--- WORKING DATA ---
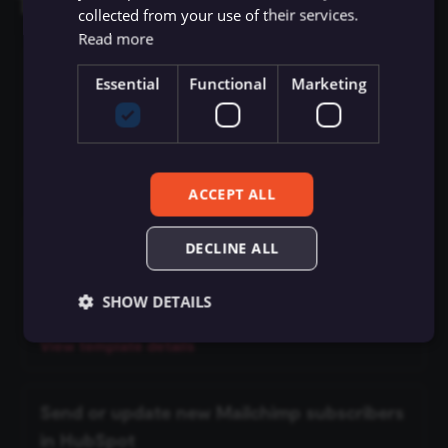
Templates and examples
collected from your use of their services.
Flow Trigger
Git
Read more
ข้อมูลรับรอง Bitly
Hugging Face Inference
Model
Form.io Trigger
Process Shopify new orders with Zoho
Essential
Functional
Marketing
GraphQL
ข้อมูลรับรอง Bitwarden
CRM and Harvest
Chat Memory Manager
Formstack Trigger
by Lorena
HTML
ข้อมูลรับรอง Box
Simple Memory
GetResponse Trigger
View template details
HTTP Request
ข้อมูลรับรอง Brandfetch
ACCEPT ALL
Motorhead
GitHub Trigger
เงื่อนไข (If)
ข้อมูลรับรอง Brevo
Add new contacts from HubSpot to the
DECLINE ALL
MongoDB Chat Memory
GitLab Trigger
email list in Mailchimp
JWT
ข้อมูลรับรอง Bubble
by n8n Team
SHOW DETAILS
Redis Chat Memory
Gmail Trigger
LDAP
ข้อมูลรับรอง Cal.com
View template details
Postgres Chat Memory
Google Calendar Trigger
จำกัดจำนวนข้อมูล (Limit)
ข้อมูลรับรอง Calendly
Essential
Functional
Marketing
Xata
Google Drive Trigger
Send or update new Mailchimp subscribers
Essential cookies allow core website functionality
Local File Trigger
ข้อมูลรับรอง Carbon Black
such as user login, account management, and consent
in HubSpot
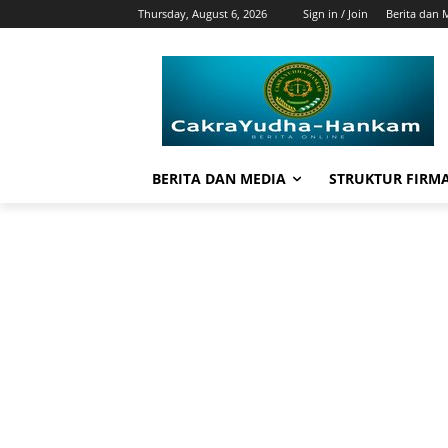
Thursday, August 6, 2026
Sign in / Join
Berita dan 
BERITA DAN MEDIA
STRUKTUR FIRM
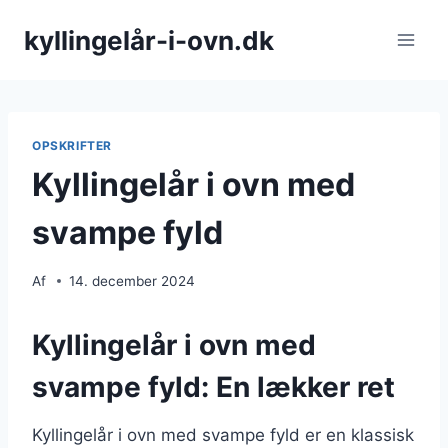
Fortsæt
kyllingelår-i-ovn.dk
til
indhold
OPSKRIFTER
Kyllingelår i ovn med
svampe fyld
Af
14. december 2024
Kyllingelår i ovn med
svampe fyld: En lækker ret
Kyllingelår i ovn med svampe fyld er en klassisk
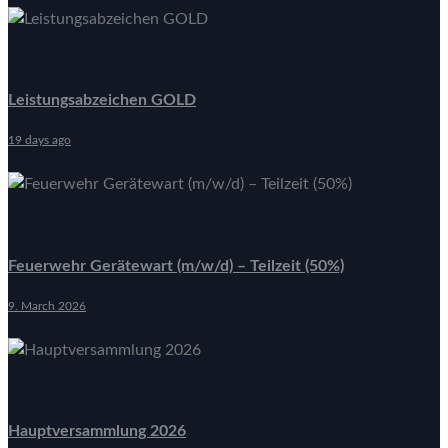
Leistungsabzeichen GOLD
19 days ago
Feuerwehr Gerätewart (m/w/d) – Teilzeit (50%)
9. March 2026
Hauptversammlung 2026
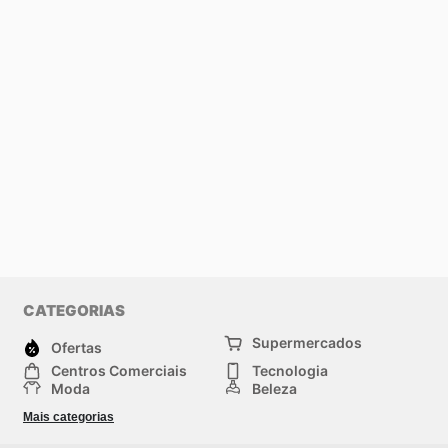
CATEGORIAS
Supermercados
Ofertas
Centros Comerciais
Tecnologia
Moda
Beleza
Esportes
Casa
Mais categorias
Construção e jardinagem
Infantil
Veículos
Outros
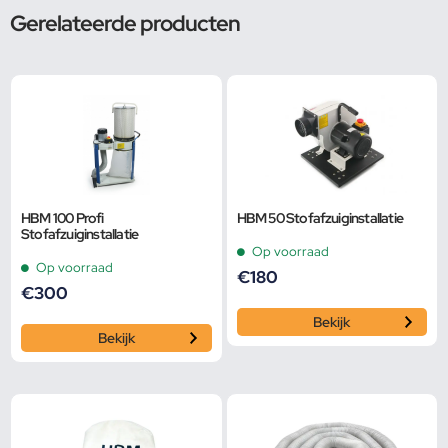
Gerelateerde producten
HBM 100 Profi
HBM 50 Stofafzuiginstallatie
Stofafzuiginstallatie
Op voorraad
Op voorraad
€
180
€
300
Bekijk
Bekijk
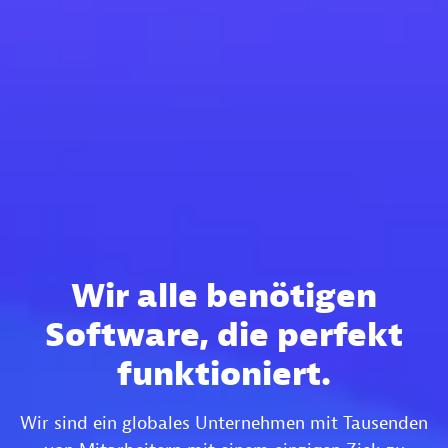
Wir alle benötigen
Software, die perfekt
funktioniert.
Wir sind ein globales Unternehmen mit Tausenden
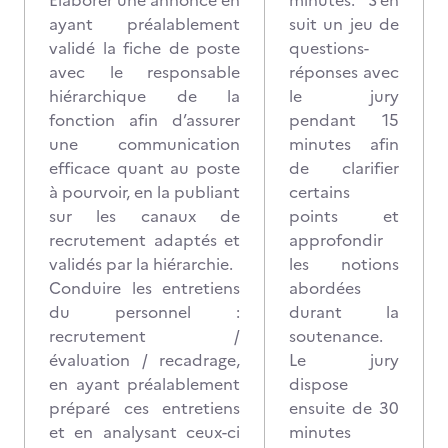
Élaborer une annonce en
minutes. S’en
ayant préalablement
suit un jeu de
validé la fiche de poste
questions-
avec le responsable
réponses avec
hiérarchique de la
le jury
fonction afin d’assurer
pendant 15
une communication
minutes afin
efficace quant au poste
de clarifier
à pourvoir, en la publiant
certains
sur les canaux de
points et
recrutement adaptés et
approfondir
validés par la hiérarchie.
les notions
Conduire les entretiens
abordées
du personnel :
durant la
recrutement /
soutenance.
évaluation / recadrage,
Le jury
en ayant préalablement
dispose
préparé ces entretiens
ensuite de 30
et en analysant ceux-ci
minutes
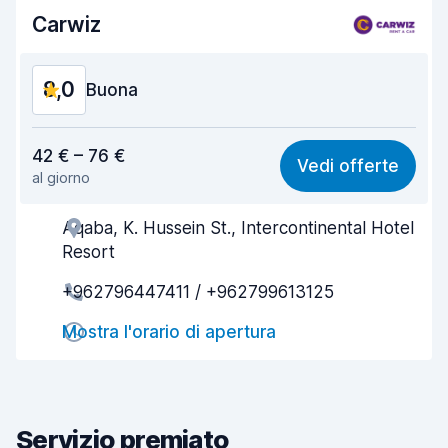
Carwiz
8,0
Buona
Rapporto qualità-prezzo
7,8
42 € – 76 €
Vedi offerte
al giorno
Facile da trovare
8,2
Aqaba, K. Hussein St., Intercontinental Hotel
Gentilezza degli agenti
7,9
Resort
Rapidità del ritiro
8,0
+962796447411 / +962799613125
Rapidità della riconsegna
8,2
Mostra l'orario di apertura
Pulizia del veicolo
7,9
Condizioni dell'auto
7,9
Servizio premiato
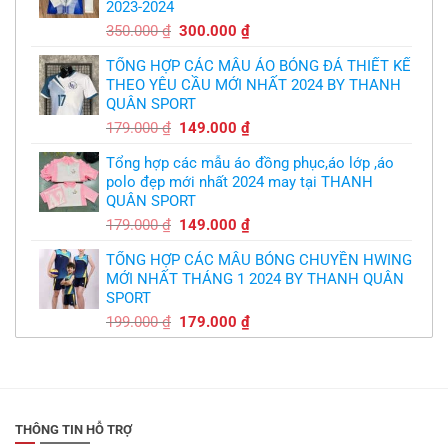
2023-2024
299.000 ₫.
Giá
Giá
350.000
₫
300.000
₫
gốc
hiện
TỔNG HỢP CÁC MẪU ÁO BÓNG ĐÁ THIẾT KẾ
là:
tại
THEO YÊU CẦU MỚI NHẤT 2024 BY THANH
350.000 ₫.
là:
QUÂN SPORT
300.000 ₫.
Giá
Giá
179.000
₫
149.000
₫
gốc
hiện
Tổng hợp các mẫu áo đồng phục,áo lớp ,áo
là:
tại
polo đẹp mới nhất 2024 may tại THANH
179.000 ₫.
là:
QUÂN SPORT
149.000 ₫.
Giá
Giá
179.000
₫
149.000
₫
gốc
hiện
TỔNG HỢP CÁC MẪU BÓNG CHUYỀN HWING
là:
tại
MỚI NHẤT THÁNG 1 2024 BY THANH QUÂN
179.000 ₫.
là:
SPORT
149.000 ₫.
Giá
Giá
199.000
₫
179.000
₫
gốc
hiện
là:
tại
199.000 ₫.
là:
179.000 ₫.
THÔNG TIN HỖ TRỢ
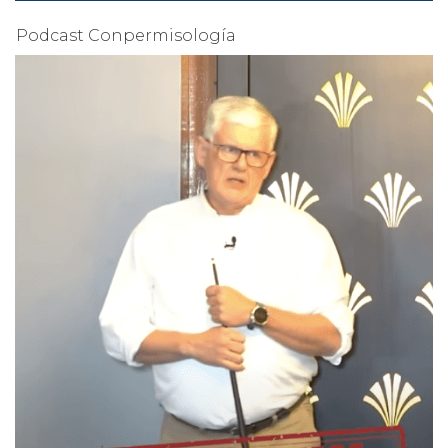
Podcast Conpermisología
---
--- WORKING DATA ---
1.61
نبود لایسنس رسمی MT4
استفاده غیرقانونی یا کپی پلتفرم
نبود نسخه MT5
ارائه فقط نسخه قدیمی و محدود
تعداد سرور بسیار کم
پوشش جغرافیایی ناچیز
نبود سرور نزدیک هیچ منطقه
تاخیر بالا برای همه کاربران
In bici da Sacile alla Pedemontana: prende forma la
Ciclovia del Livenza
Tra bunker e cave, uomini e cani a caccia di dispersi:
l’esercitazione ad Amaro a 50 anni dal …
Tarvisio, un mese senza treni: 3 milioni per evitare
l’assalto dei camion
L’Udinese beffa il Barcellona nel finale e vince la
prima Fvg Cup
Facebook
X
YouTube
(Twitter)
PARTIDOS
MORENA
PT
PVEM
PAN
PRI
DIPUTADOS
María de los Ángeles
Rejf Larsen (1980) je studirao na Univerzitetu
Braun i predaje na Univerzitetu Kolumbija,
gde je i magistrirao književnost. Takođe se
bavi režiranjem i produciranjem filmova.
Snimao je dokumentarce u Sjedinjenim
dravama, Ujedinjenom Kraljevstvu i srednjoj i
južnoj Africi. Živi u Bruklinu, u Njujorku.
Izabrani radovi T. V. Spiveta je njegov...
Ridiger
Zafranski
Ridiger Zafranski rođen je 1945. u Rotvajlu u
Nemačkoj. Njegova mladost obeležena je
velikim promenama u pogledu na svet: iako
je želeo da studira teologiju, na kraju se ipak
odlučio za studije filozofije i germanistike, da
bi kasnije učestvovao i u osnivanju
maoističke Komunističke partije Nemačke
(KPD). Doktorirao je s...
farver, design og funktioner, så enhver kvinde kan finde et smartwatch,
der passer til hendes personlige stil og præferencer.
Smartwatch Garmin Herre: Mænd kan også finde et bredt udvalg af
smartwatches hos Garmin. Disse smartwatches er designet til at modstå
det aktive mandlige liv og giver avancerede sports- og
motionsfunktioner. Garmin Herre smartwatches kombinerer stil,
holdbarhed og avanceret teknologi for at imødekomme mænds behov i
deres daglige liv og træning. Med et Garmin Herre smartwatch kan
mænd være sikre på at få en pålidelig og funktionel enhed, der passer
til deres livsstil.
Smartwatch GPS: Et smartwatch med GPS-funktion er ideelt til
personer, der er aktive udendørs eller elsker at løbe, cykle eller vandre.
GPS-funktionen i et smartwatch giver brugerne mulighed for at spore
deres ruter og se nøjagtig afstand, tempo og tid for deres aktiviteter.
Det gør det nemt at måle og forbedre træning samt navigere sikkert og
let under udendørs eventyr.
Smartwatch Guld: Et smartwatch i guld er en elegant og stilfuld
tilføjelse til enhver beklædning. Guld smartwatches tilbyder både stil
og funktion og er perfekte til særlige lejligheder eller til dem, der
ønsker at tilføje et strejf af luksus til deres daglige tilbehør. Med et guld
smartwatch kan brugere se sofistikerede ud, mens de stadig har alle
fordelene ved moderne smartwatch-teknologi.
---
_ASSIGNED TASK:_ All the lines that hold the word "HubSpot" must appear in the answer, copied from the records.

_EXPECTED OUTPUT:_
Add new contacts from HubSpot to the
in HubSpot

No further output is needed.